Hace ya décadas que observamos que hay interacciones virtuosas offline y otras que son mejores online; y más aún cuando tenemos interacciones onlife en palabras de Floridi, cuando no podemos separar estos entornos tan fácilmente. Parte de esto puede verse claramente en el espacio Metacátedra en el que participo.

Advertimos esto hace mucho tiempo con Ana María Andrada trabajando en blended-learning, más de 15 años antes de la pandemia. La conectividad y los dispositivos no son de la educación online. Son parte del entorno vital y posibilitadores de acceso a nuevos entornos vitales. ¿Cómo podríamos escindir la actividad educadora de alguno de nuestros entornos vitales?

La educación es en todos ellos, y nuestro trabajo docente es aprender a entrelazarlos con un tejido que de sentido a los objetos que habitan cada uno de los entornos para intentar que se produzca un aprendizaje “significativo” (otra palabra del campo pedagógico constructivista asociada a que es significativo en la medida en la que el conocimiento pueda relacionarse de modo fuerte con conceptos adquiridos previamente).

El negacionismo áulico

Este efecto ha servido como diagnóstico de tres problemas:

  • Festejar la vuelta a las aulas para dejar de utilizar tecnologías habla de que profesores y docentes no hicieron uso significativo de ellas. Es decir: se mantiene un enorme vacío tecnológico conceptual (y operativo) que no les permitió diseñar algo diferente a lo que hacían, fomentando las erróneas analogías entre entornos.
  • La falta de experiencia previa en blended-learning más allá de lo que Andrada llama profe-delivery (A.K.A. Moodle como reemplazo de la fotocopiadora).
  • La inflexibilidad del sistema educativo que genera la invisibilización de los docentes que tuvieron la capacidad superar los dos problemas anteriores. Así, el mensaje de escuelas y universidades fue “volvamos como si no hubiera pasado nada”: negacionismo en toda su plenitud.

Está claro que este último problema puede relativizarse desde la complejidad de la gestión, que convive con la uniformidad de la certificación basada fundamentalmente en la finalización de cursos. Aquí hay más problemas relacionados con las políticas versus las experiencias individuales taylor-made, pero no es tema de este post.

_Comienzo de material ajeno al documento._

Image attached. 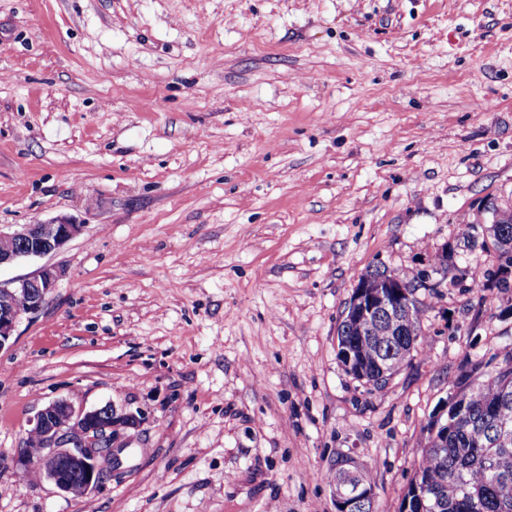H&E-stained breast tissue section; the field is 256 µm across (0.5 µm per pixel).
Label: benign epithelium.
<instances>
[{
  "label": "benign epithelium",
  "mask_w": 512,
  "mask_h": 512,
  "mask_svg": "<svg viewBox=\"0 0 512 512\" xmlns=\"http://www.w3.org/2000/svg\"><path fill=\"white\" fill-rule=\"evenodd\" d=\"M82 228L66 219L0 228V267L54 253ZM63 276V269L45 266L13 288L0 286V349L13 336L19 320L39 310ZM436 285L428 271L416 282L405 284L388 270L377 280L364 278L345 313L369 324L383 318L396 335L403 336L406 330L400 319L401 309L417 301V289ZM140 421L139 414L119 412L110 402L93 409L76 408L64 399L52 402L40 410L30 429L42 439L39 465L43 478L65 495L82 497L91 493L105 478L103 463L118 460L125 449L124 433L118 425L134 428Z\"/></svg>",
  "instance_id": "obj_1"
}]
</instances>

¿Cómo podemos capitalizar las buenas experiencias? En lo inmediato, hay una oferta de formación y actualización en institutos y universidades que vale la pena estudiar. Aun así, probablemente no exista nunca un modo de poner en valor experiencias individuales valiosas que sea compatible con la burocracia. Tal vez, sea parte de esa vivencia docente permanente del esfuerzo anónimo para que esos socios en el aprendizaje hagan algo mejor mañana.